▶ QUOTED PASSAGE:
________________

West Gosforth was an electoral ward in the north of Newcastle upon Tyne, Tyne and Wear, England. It was created in 2004 and abolished in 2018. The population of the ward is 9,681, increasing to 9,991 at the 2011 Census, 3.7% of the total population of Newcastle upon Tyne. Car ownership in the area is 78.1%, higher than the city average of 54.7%.

Other wards in Gosforth include Gosforth, Dene and South Gosforth, Fawdon and West Gosforth, and Parklands (which includes northern Gosforth including Melton Park and Brunton Park).

Education 
There are six schools within the West Gosforth ward:
 Archibald First School
 Gosforth Junior High Academy
 Wyndham RC Primary School
 St Charles RC Primary School
 Westfield School
 Central Newcastle High School (part of Junior School)

Recreation and leisure 

The ward has many large green spaces including Dukes Moor, Coxlodge Welfare Ground and St. Nicholas Park. The ward has two Tyne and Wear Metro stations: Regent Centre and Wansbeck Road.

The ward has a library and swimming pool. The swimming pool is currently managed by Greenwich Leisure Limited under the brand "Better Leisure" following a takeover in 2013. In November 2006, Gosforth Library was demolished and replaced with a new two-storey building, during these works the library operated in temporary buildings located nearby. The new Gosforth Library and Customer Service Centre building was formally opened on 8 February 2008 by John Grundy, a local resident and television presenter. The library is used as a polling station for one of the four voting districts in West Gosforth.

Business 
West Gosforth has a business park, called Regent Centre, which is home to companies such as Virgin Money (formerly Northern Rock).

Shopping 
Wansbeck Road has a small shopping centre which includes small Asda and Nisa supermarkets. Until 2019 the Nisa store had been a Co-op Food.

________________

▶ SUPPLIED RECORDS:
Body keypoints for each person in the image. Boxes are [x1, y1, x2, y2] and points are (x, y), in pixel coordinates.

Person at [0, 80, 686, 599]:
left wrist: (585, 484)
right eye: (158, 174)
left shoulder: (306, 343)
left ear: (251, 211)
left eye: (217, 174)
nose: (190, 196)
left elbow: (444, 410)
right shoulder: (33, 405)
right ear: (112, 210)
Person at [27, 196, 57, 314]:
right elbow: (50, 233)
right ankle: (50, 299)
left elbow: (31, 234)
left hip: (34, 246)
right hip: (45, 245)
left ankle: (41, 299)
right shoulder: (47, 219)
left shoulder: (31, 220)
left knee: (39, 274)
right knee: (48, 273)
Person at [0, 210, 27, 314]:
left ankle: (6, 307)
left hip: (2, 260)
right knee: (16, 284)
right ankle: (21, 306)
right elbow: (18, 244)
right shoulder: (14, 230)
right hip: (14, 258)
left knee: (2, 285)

________________

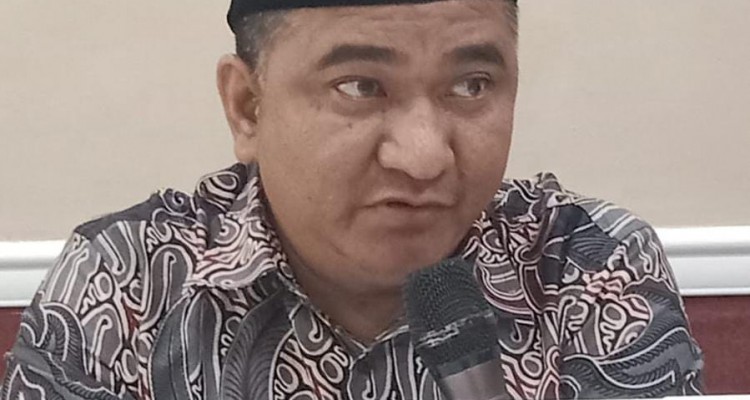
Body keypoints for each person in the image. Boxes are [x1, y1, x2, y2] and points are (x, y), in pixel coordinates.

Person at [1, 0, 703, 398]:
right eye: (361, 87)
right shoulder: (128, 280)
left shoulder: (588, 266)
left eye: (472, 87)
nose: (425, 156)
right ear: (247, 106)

________________

▶ TASK SET:
1) According to the text on the West Gosforth ward, who formally opened the new Gosforth Library and Customer Service Centre building?
2) Summarize the text on the West Gosforth ward in two sentences.
3) Carry on the text about the West Gosforth ward from its last sentence.

▶ EXPECTED RESULTS:
1) John Grundy, a local resident and television presenter.

2) West Gosforth was an electoral ward in the north of Newcastle upon Tyne, created in 2004 and abolished in 2018, with six schools and green spaces such as Dukes Moor and St. Nicholas Park. It had two Tyne and Wear Metro stations, a library and a swimming pool, the Regent Centre business park, and a small shopping centre on Wansbeck Road.

3)
The site of the Asda store was formerly a Kwik Save (and briefly FreshXpress) store before being demolished in 2008 and re-built from scratch as a Netto. This Netto/Asda store opened on 5 November 2009 and also used the former land of the Collingwood pub. Following Asda's buyout of Netto this store was converted into an Asda, their second such store in Gosforth. The west half of Gosforth High Street was also in the ward.

Ward boundary 
The West Gosforth ward boundary started at the Blue House roundabout and heads north along the Great North Road/Gosforth High Street (odd numbers included.) Opposite the Asda Superstore, it turns west at the roundabout and follows the Metro line to Wansbeck Road station. It heads south along Wansbeck Road to Jubilee Road before turning east along Jubilee Road (odd numbers included) to the Welford Daycare Centre. The boundary continues west to the rear of St Nicholas Nature Reserve and the rear of the properties on Prince's Meadow onto Kenton Road (Numbers 23–59 Wall Close included.) It continues south along Kenton Road to Salter's Road, then turns west to the rear of Kenton Park Shopping Centre and continues south to the rear of Wyndham County Primary School to Nuns Moor/Newcastle United Golf Course. Finally it travels east along the moor to the Grandstand Road/ Kenton Road junction and continues east along Grandstand Road to the Blue House roundabout.

Charts and tables 

Owner occupied property stands at 80.4% much higher than the city average of 53.3%. The properties are as follows.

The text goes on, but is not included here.